Statt dem Akademisierungswahn entgegenzutreten, statt daran zu arbeiten, dass mehr junge Menschen eine Berufsausbildung aufnehmen können, macht die Thüringer Landesregierung genau das Gegenteil. Sie schließt Standorte und kümmert sich dann nicht einmal darum, dass die verbliebenen Auszubildenden zu ihren Ausbildungsorten kommen.

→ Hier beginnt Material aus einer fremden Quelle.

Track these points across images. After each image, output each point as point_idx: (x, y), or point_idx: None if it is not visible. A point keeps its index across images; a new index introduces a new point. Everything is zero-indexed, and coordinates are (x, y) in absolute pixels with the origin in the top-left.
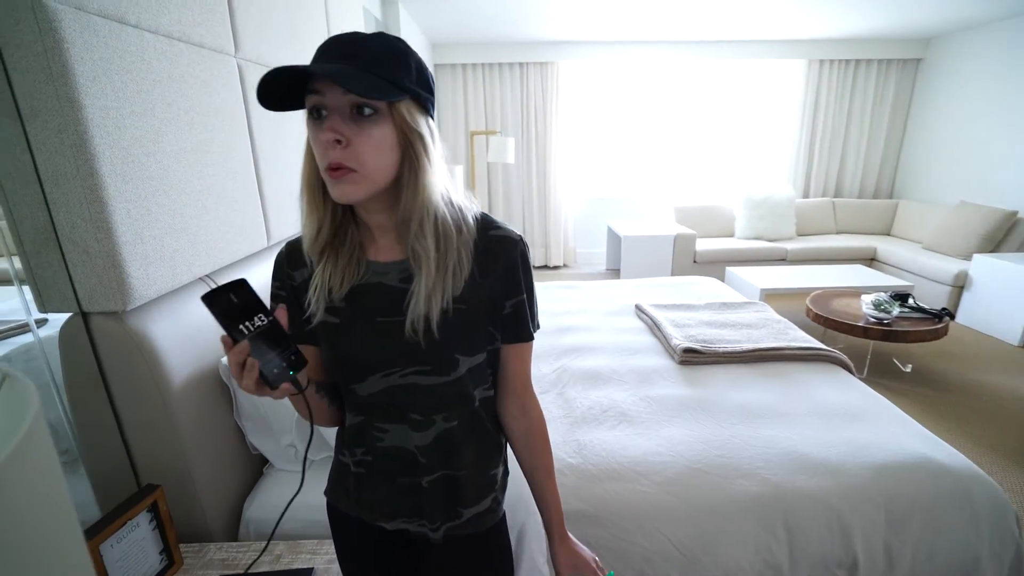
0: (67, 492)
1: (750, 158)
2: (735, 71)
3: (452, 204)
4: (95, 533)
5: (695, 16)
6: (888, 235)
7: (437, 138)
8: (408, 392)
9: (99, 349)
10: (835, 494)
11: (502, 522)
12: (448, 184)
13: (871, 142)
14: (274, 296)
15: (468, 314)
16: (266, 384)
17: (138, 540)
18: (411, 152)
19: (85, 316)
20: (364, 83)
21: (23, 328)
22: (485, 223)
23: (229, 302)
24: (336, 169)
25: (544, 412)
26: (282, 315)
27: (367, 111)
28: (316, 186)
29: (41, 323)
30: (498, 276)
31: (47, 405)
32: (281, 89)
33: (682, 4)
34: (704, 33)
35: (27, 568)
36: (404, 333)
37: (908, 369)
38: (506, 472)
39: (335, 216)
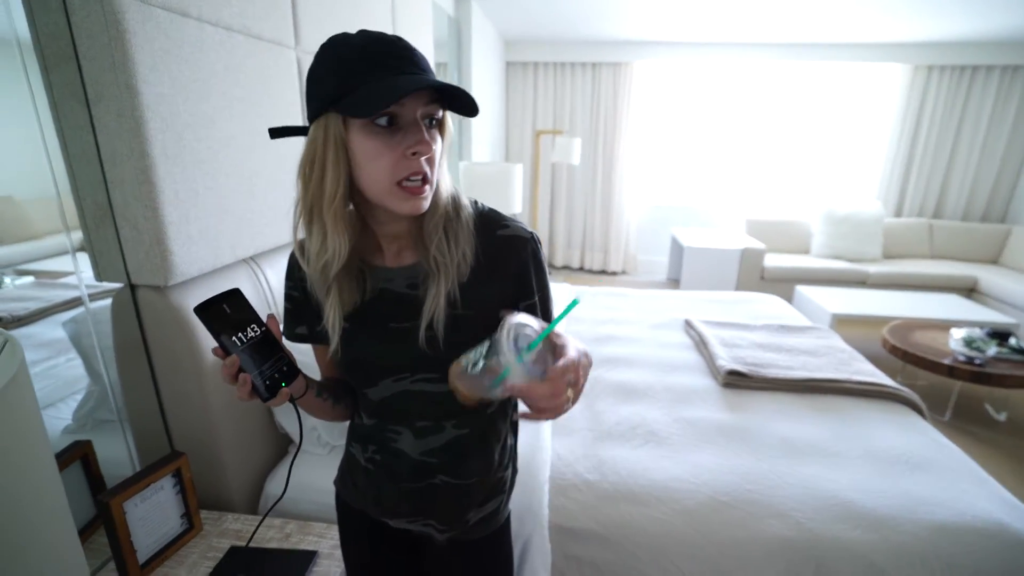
0: (43, 427)
1: (834, 171)
2: (823, 76)
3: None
4: (120, 491)
5: (785, 16)
6: (995, 264)
7: None
8: (417, 398)
9: (143, 320)
10: (879, 550)
11: (506, 526)
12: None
13: (984, 159)
14: (288, 296)
15: (477, 320)
16: (258, 396)
17: (161, 502)
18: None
19: (133, 288)
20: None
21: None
22: (492, 220)
23: (222, 313)
24: (422, 181)
25: (568, 423)
26: (273, 325)
27: (434, 121)
28: (343, 203)
29: (107, 294)
30: (509, 279)
31: (94, 371)
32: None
33: (773, 3)
34: (791, 35)
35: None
36: (414, 338)
37: (1002, 417)
38: (515, 471)
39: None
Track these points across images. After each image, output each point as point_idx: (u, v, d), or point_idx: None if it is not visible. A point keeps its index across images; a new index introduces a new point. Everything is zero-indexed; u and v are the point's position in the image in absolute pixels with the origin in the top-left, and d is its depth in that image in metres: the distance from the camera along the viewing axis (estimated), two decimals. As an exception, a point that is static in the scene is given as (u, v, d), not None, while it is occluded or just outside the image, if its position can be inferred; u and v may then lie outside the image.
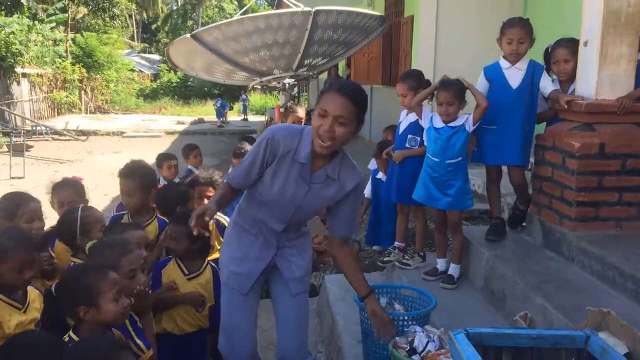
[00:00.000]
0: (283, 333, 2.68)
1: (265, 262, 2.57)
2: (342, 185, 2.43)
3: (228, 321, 2.61)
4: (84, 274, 2.09)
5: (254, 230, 2.57)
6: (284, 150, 2.36)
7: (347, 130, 2.24)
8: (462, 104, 3.42)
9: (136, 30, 45.05)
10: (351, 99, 2.22)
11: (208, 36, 5.51)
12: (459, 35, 7.34)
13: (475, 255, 3.63)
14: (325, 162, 2.39)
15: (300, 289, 2.64)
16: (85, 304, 2.00)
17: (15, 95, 21.46)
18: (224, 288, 2.63)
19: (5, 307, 2.21)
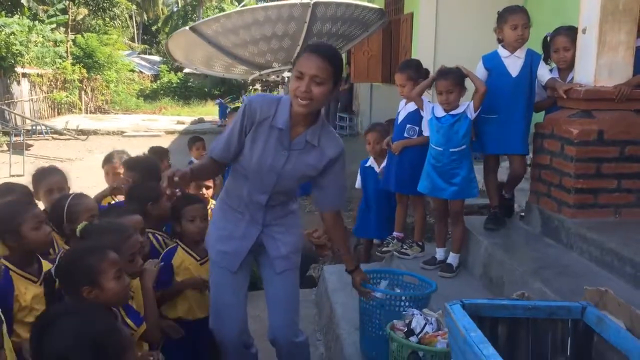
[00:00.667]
0: (271, 312, 2.67)
1: (252, 240, 2.55)
2: (322, 153, 2.42)
3: (217, 299, 2.62)
4: (85, 254, 2.08)
5: (240, 208, 2.55)
6: (261, 116, 2.37)
7: (323, 89, 2.26)
8: (461, 91, 3.42)
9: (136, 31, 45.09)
10: (326, 59, 2.25)
11: (207, 29, 5.51)
12: (459, 32, 7.34)
13: (474, 244, 3.62)
14: (305, 128, 2.39)
15: (285, 266, 2.60)
16: (88, 284, 1.99)
17: (16, 95, 21.49)
18: (213, 267, 2.64)
19: (21, 280, 2.27)
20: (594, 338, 1.68)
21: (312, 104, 2.28)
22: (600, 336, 1.64)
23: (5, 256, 2.32)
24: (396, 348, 2.40)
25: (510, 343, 1.69)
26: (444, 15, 7.57)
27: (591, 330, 1.67)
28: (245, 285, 2.67)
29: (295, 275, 2.69)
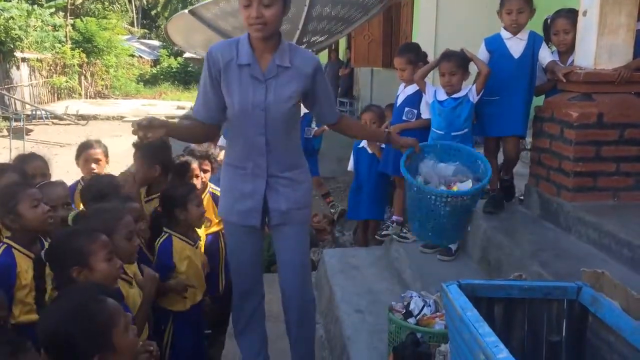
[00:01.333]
0: (279, 273, 2.70)
1: (260, 194, 2.51)
2: (299, 72, 2.41)
3: (235, 259, 2.66)
4: (74, 236, 2.12)
5: (242, 162, 2.52)
6: (224, 59, 2.36)
7: (274, 10, 2.26)
8: (464, 74, 3.41)
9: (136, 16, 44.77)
10: None
11: (206, 12, 5.48)
12: (460, 17, 7.29)
13: (472, 227, 3.62)
14: (272, 54, 2.38)
15: (279, 220, 2.56)
16: (77, 264, 2.01)
17: (15, 79, 21.44)
18: (230, 229, 2.65)
19: (23, 258, 2.33)
20: (589, 318, 1.70)
21: (267, 27, 2.27)
22: (595, 316, 1.65)
23: (9, 236, 2.39)
24: (394, 329, 2.43)
25: (506, 323, 1.71)
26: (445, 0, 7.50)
27: (586, 310, 1.68)
28: (260, 249, 2.72)
29: (298, 232, 2.62)
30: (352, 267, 3.92)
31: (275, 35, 2.38)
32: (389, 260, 3.97)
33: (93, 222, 2.29)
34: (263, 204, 2.53)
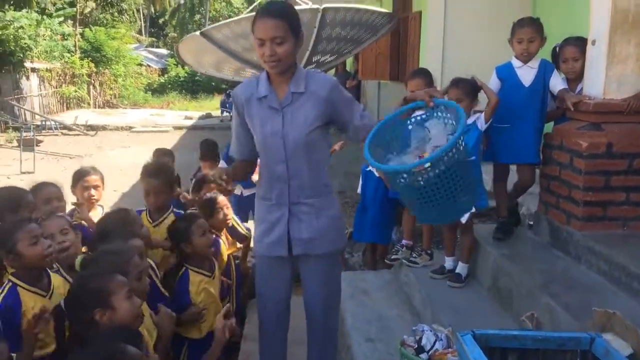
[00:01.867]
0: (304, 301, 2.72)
1: (284, 222, 2.53)
2: (315, 96, 2.44)
3: (261, 290, 2.71)
4: (93, 279, 2.13)
5: (269, 192, 2.57)
6: (246, 95, 2.49)
7: (287, 47, 2.33)
8: (473, 102, 3.43)
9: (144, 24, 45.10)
10: (277, 17, 2.31)
11: (217, 33, 5.55)
12: (468, 31, 7.31)
13: (482, 254, 3.65)
14: (288, 83, 2.45)
15: (302, 250, 2.55)
16: (100, 306, 2.03)
17: (25, 89, 21.61)
18: (260, 261, 2.69)
19: (29, 295, 2.29)
20: (602, 368, 1.72)
21: (281, 63, 2.35)
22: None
23: (14, 272, 2.36)
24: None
25: (519, 372, 1.73)
26: (453, 14, 7.52)
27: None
28: (292, 275, 2.71)
29: (322, 263, 2.61)
30: (362, 291, 3.94)
31: (291, 67, 2.45)
32: (398, 284, 3.99)
33: (103, 266, 2.30)
34: (287, 233, 2.56)
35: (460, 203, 2.28)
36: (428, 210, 2.26)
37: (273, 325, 2.73)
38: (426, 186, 2.15)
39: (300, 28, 2.42)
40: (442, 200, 2.18)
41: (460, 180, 2.17)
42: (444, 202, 2.19)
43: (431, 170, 2.12)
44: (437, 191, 2.16)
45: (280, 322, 2.74)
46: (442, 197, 2.17)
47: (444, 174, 2.12)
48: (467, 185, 2.24)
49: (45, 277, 2.39)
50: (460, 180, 2.17)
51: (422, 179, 2.15)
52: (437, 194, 2.16)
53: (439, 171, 2.12)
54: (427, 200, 2.19)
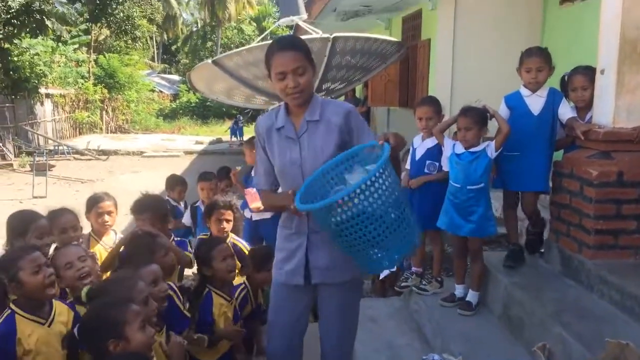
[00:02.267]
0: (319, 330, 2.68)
1: (302, 251, 2.52)
2: (328, 123, 2.45)
3: (273, 320, 2.67)
4: (108, 308, 2.11)
5: (289, 221, 2.57)
6: (266, 127, 2.54)
7: (308, 76, 2.39)
8: (482, 130, 3.44)
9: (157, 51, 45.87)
10: (295, 48, 2.38)
11: (229, 62, 5.63)
12: (476, 59, 7.39)
13: (493, 282, 3.63)
14: (304, 112, 2.47)
15: (321, 278, 2.53)
16: (114, 337, 2.02)
17: (39, 115, 21.93)
18: (276, 288, 2.67)
19: (26, 322, 2.26)
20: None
21: (303, 94, 2.40)
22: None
23: (15, 300, 2.33)
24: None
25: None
26: (461, 41, 7.60)
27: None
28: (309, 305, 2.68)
29: (339, 294, 2.58)
30: (370, 319, 3.92)
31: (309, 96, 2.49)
32: (408, 312, 3.97)
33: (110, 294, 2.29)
34: (305, 262, 2.55)
35: (371, 257, 2.21)
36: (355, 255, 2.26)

Uns als AfD ist es ein Anliegen, auch die Rahmenbedingungen für Ausbildungsberufe zu verbessern. Dazu gehört zweifellos eine vernünftige und kostengünstige Streckenfahrkarte. Der Thüringer Handwerkstag hat festgestellt, dass Thüringer Studenten durchschnittlich 17,15 Euro für ihr Semesterticket bezahlen, während Auszubildende nicht selten mit monatlichen Kosten von über 100 Euro rechnen können. Diese hohe finanzielle Belastung von Auszubildenden führt einmal mehr dazu, dass Ausbildungen für junge Menschen immer unattraktiver werden. Dieser Ungleichbehandlung wollen wir mit unserem Antrag ein Ende setzen.

(Beifall AfD)

Mittlerweile haben nicht nur wir erkannt, dass dieses Problem dringend gelöst werden muss. Nein, sogar der DGB, der sonst eigentlich eher Ihnen von der rot-rot-grünen Fraktion nahesteht, kritisiert Ihr Vorgehen ebenfalls. So äußerte Sandro Witt, den bzw. dessen Organisation die Landesregierung sonst umfänglich mit Mitteln aus dem Landesprogramm für Demokratie, Toleranz und Weltoffenheit ausstattet, dass er den Eindruck habe, Zitat, „dass da viel geredet wird, aber wenig passiert“.